Stored data section start

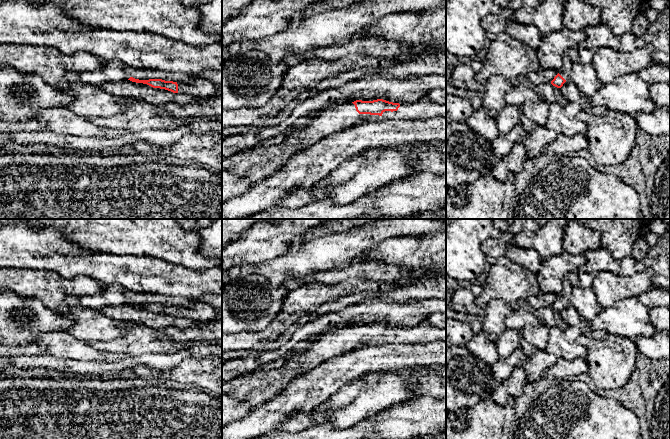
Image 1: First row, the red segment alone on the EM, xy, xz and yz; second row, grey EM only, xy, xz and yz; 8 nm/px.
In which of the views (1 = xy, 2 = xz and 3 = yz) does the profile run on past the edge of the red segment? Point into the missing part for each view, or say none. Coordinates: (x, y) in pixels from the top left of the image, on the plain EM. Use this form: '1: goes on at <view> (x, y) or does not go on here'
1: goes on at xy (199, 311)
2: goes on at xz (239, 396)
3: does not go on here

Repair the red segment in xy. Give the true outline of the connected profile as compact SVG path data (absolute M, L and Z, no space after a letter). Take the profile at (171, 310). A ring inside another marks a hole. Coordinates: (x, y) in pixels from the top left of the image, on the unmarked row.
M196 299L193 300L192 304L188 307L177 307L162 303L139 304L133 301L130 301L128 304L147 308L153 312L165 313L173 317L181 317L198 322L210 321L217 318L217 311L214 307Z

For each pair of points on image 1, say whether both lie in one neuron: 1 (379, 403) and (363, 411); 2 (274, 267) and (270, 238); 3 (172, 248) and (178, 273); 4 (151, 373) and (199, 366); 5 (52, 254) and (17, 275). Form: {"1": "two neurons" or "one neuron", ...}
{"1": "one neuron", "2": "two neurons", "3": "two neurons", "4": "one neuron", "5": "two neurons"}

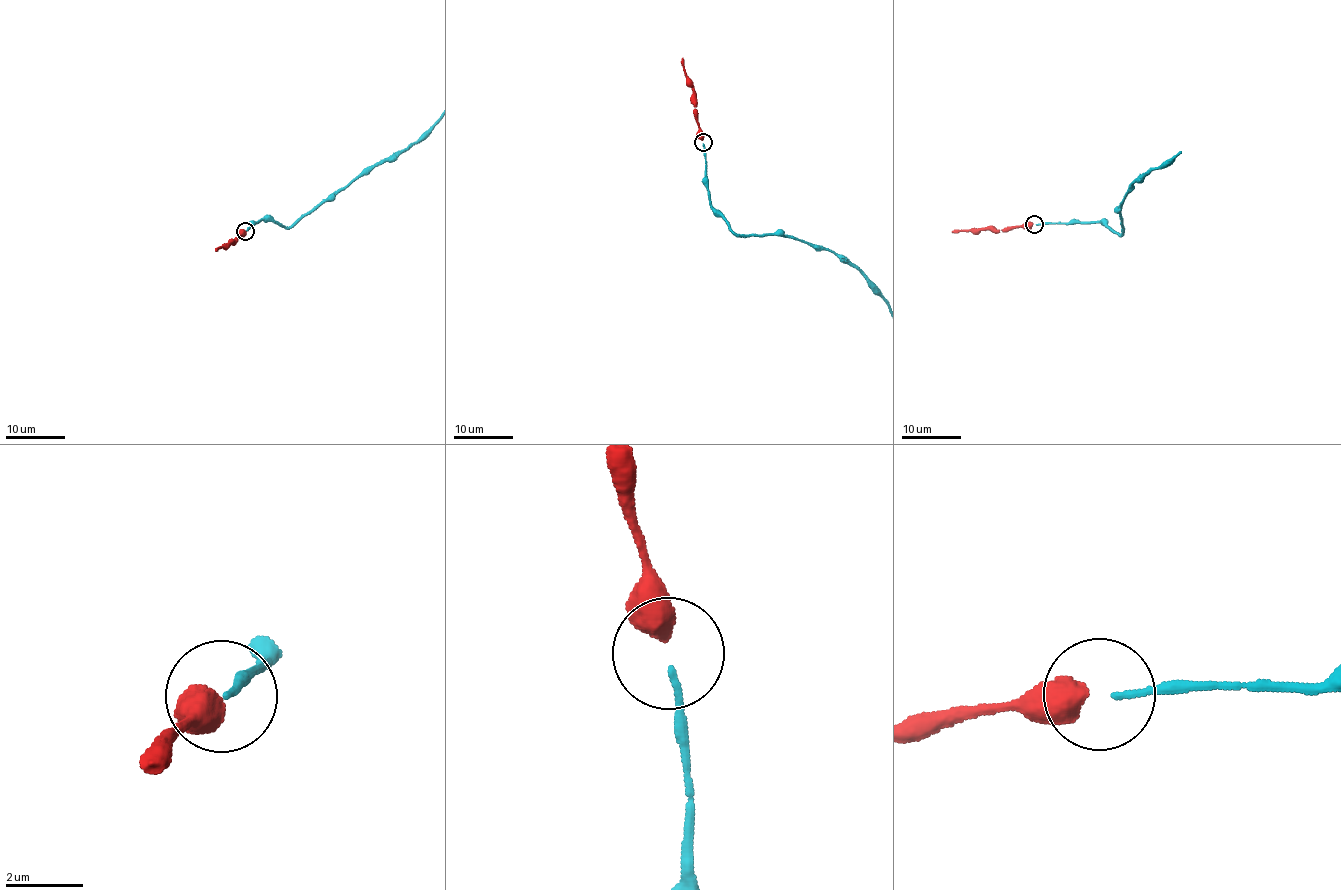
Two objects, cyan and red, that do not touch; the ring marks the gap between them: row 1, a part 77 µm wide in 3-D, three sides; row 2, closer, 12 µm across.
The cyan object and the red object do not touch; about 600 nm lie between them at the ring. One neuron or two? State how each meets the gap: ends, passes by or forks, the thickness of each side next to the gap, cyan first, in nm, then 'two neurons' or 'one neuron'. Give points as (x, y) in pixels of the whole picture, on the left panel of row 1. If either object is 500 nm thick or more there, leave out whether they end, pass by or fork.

Stored data section end

What the exercise asks: Word for word, repeat the lines above from the one with "For each pair" through the one with "Two objects, cyan", and nothing beyond them. Omit the pictures.

Written reply:
For each pair of points on image 1, say whether both lie in one neuron: 1 (379, 403) and (363, 411); 2 (274, 267) and (270, 238); 3 (172, 248) and (178, 273); 4 (151, 373) and (199, 366); 5 (52, 254) and (17, 275). Form: {"1": "two neurons" or "one neuron", ...}
{"1": "one neuron", "2": "two neurons", "3": "two neurons", "4": "one neuron", "5": "two neurons"}

Two objects, cyan and red, that do not touch; the ring marks the gap between them: row 1, a part 77 µm wide in 3-D, three sides; row 2, closer, 12 µm across.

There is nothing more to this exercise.